Cancer Registration Statistics, England 2019

National statistics

National Statistics

Current Chapter

Cancer registration data, quality and methodology

Cancer registration data, quality and methodology

Data collection

Cancer registration is the systematic collection of data about cancer and tumour diagnoses. In England, this data collection is managed by the National Disease Registration Service (NDRS) in NHS Digital. Every year, the NDRS collects information on over 300,000 cases of cancer, including patient details, as well as detailed data about the type of cancer, how advanced it is and the treatment the patient receives.

Data are submitted to the NDRS from a range of healthcare providers and other services (for example, histopathology and haematology services, radiotherapy departments, screening services and general practitioners). The National Cancer Registration and Analysis Service (NCRAS), which is a part of NDRS, then uses these multiple sources to build a comprehensive picture of cancer incidence in England, as well as other detailed analysis and interpretations covering the entire cancer pathway on all patients in England. For more information, please see the Data Resource Profile for NCRAS.

The quality and accuracy of the data are validated and processed to ensure that they are consistent and to a high standard. Once all the expected records for any one incidence year have been received and validated, NCRAS takes a snapshot of the dataset, which provides a single, consistent source of cancer registrations. Cancer incidence for 2019 was created from a snapshot taken in September 2021, for the period January to December 2019. The snapshot will vary year on year due to the dynamic nature of registration data:

  • new cancer cases will be registered which can include new “late” registrations after cancer incidence has been published for that year
  • cancer records can be amended, for example the site code of a record can be modified when more accurate information becomes available
  • cancer records can be cancelled (although this is uncommon)
  • A less common reason for changes to historical data is a patient exercising their right to opt-out of the cancer registration datasets.

Historic data

The gap between the diagnosis counts that were first published for a registration year and the most recent cancer incidence figures has varied considerably over time. Over the 44-year period reported, differences between what has previously been published and the current number of registrations (refreshed in 2021) for each year average less than 5%.

Figure 12: Number of neoplasm registrations previously published and currently National Cancer Registry database, England, 1971 to 2018

Data quality and methodology

The figures for numbers and rates of “all cancer” in this release refer to all malignant neoplasms which include International Classification of Diseases: ICD-10 codes of C00 to C97, excluding non-melanoma skin cancer (ICD-10 C44). Although common, the available figures for NMSC are known to be underestimates and unreliable for comparison purposes. This is because previously there has been variation in the policies and practices for the recording of NMSC. However, for completeness, rates and counts of NMSC have been included in the data tables.

Any regional differences in benign, uncertain and unknown neoplasms should be interpreted with caution. There is known historical variation in the way these tumours were recorded across the country.

The last 5 years of cancer registrations are more likely to be subject to change as data are refreshed in future releases. As most changes will occur within the latest 5 years, any commentary based on the last few years is less reliable. Commentaries relating to less than the last 5 years are meant as current observations of the data and should not be taken as long-term estimates on cancer trends.

The Cancer registration statistics Quality and Methodology Information report contains important information on:

  • the strengths and limitations of the data and how it compares with related data
  • uses and users of the data
  • how the output was created
  • the quality of the output including the accuracy of the data.

Last edited: 14 January 2022 9:55 am

Assigned task 1: Repeat the passage of the cancer registration text starting with "Cancer registration is" and going on through "the patient receives.".
Assigned task 2: According to the cancer registration text, what topics does the Cancer registration statistics Quality and Methodology Information report contain important information on? List every one.

Dataset excerpts:
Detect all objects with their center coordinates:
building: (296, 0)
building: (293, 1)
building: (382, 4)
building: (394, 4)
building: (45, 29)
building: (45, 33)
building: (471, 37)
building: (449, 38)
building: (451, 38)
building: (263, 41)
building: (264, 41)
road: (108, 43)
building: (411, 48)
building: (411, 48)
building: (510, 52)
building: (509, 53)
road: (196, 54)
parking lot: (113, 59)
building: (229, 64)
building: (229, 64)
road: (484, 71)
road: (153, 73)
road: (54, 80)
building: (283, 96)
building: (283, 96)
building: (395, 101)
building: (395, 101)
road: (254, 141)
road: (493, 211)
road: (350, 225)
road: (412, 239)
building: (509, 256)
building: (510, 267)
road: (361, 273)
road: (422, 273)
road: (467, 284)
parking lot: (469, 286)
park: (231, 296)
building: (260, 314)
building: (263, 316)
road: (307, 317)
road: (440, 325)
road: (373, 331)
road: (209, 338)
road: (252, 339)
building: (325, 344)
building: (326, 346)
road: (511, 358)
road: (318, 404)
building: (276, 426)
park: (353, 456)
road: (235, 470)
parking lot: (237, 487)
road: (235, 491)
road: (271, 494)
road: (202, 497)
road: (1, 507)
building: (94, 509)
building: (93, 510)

Exercise output 1:
Cancer registration is the systematic collection of data about cancer and tumour diagnoses. In England, this data collection is managed by the National Disease Registration Service (NDRS) in NHS Digital. Every year, the NDRS collects information on over 300,000 cases of cancer, including patient details, as well as detailed data about the type of cancer, how advanced it is and the treatment the patient receives.

Exercise output 2:
- the strengths and limitations of the data and how it compares with related data
- uses and users of the data
- how the output was created
- the quality of the output including the accuracy of the data